* Problem
Copy out every line of the items below word for word, leaving out the pictures.

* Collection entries
-------------------------

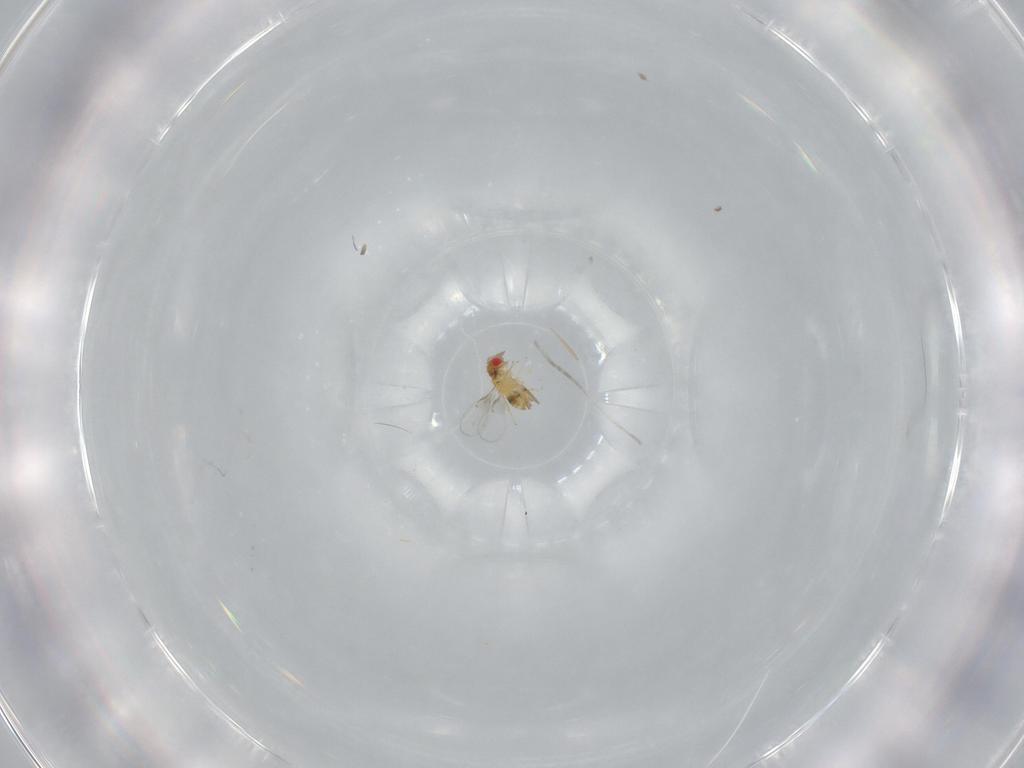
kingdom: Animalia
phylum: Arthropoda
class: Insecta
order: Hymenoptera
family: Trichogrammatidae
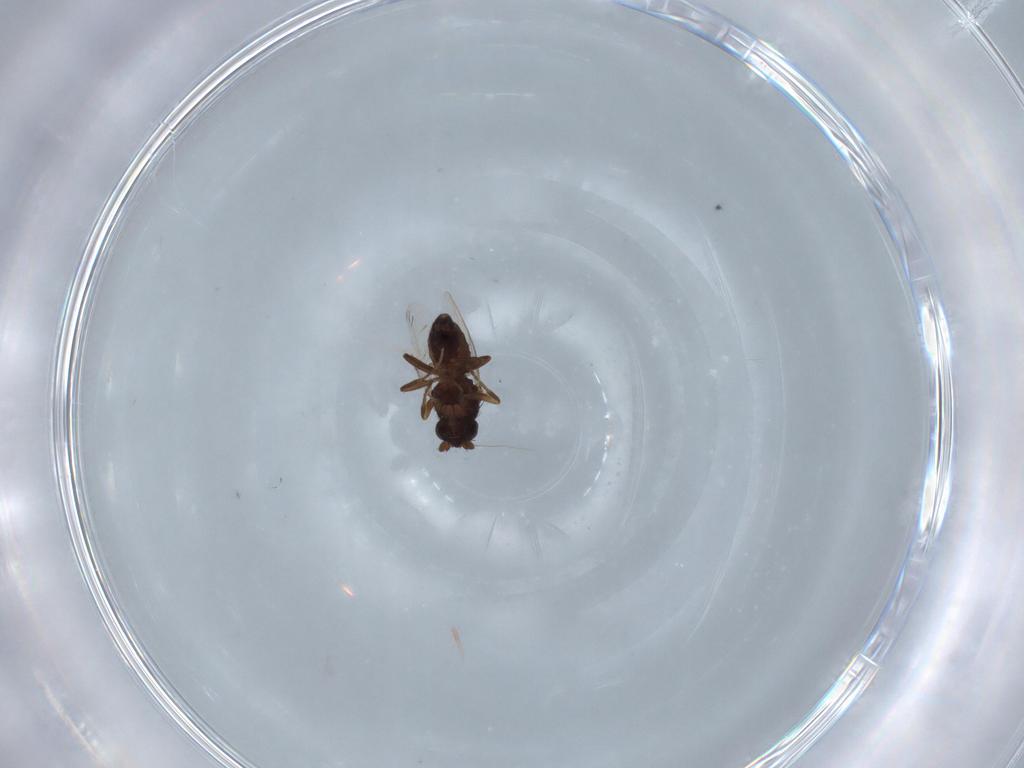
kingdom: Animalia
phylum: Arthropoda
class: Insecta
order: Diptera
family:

-------------------------

* Complete response
kingdom: Animalia
phylum: Arthropoda
class: Insecta
order: Hymenoptera
family: Trichogrammatidae
kingdom: Animalia
phylum: Arthropoda
class: Insecta
order: Diptera
family:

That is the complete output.